The Cost of Bandwidth in Internet Video Distribution

Why doesn't a broadband television system exist today that viably competes with the likes of cable and satellite? In other words, why can't we get our TV over broadband from any number of providers like we access websites with our browsers today? There are, in essence, two factors holding us back from this future. One is streaming technology over broadband. The other is the cost of bandwidth. We believe that if both of these issues are addressed, a single broadband TV tuner "browser" will also become predominant on the Internet -- just like our compatible NetScape, Internet Explorer, Safari, Opera, and Mozilla browsers did.

H.264 (MPEG-4), VC-1, and other codec technologies have dramatically reduced bandwidth requirements over the past couple of years. The following visual should help put his into perspective:

Premium Quality Video Requirements

In other words, on our 1.5, 4 and even 10 Mbps broadband connections, it is technically possible to begin delivering television services if they didn't have a best-effort delivery model. Unfortunately, as it is today, wholesale IP bandwidth can only be purchased on that best-effort basis. This is about to change, and InterStream is in the middle enabling a highly scalable model for premium guaranteed bandwidth. IP Transit is the Internet's current wholesale method of selling bandwidth. By enabling transit suppliers to offer streaming transit services, InterStream will enable a new form of wholesale bandwidth.

Cost on the other hand is another issue. Let's look at 'typical' transit pricing over the past six years:

Transit Pricing

These figures come from attending peering coordinator and NANOG meetings over this period. The pricing is representative of large "buys" or commitments by the purchaser. As we can see, prices seem to be declining by approximately 60% per year over this time.

Unfortunately, even at $17 per 'meg', transit prices cannot economically support "television streaming". Let's see how this plays out by looking at the numbers.

Transit is sold on a per megabit per second per month basis. In other words, a fixed capacity on the network is sold each month to a buyer. Therefore, there are different efficiencies by which that buyer uses the bandwidth. One way to express the efficiency is via a peak-to-mean (P:M). We divide the peak usage which corresponds to how much transit must be purchased by the average, or mean, consumption each month. Higher P:M correlates to greater inefficiency. Buyers who efficiently use the bandwidth by having many subscribers consuming content through the day and week, effectively lower their costs. It is reasonable to assume that a very efficient 'streamcaster' could have a P:M of 7:1.

With the figures in mind, we can calculate the average cost of streaming one hour of video at the last figure we have for transit service, $17 per meg.
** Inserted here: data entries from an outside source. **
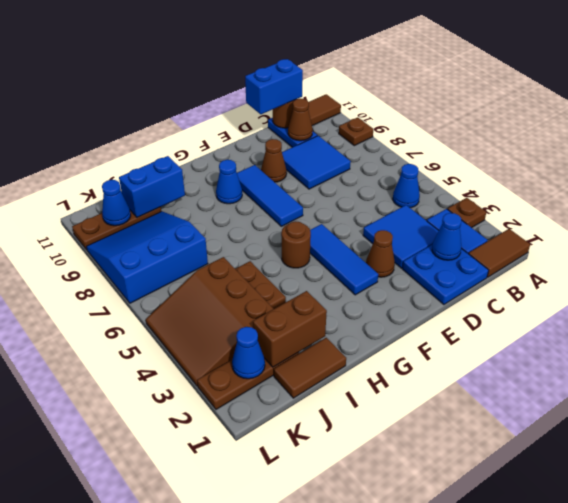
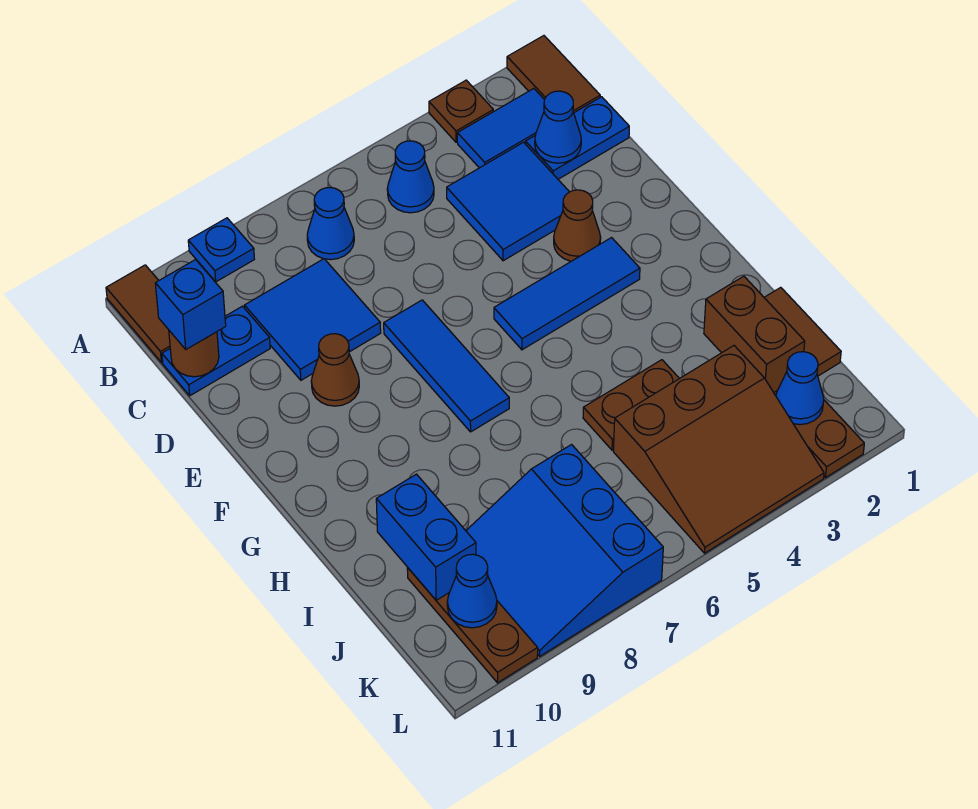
brown plate A9 level 1 -> blue plate A9 level 1
blue plate C1:D2 level 1 -> blue plate C1:C2 level 1
brown cone C10 level 2 -> none
blue brick C11:D11 level 3 -> blue brick C11 level 3
blue tile F7:F9 level 1 -> blue tile E7:G7 level 1
brown round brick G5 level 1 -> none
blue cone G9 level 1 -> blue cone B7 level 1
Let's assume a DVD (or standard definition) video can be streamed at 1 Mbps.

For a one meg of transit price, the cost of one hour of streaming can be amortized over the month:

24 hours/day * 30 days/month (on average) =

720 streaming hours per month

With each streaming minute costing a little more than 2 cents/hour at %100 efficiency, we can use our P:M of 7 to calculate our average efficiency. We multiply our cost by the P:M.


$0.0236/hour * 7/1 = ~17 cents per hour

If we consider Spencer Wang's view on Internet video distribution, we quickly discover that in our simple distribution model, costs (17 cents per streaming hour) currently overwhelm any revenue (57 cents per hour) that could be gained from offering TV over a new distribution medium. This analysis also does not take into account CAPEX, operational costs, or the premium that will be charged for a 'streaming' transit service.

In other words, from the television industry's point of view, the Internet would be a lower margin distribution medium than satellite or cable. This appears to be true, at least for standard defintition video -- not the low resolution video on a video iPod. For enhanced definition, and high definition, the numbers are probably about 4.5 and 2.5 times higher, respectively. As we know, however, wholesale IP bandwidth costs have been dropping by approximately 60% a year. In addition, technologies such as multi-cast can be used to make the network much more efficient at carrying TV. We're on the cusp a revolution as these bandwidth costs continue to decrease and new technologies are deployed to support video.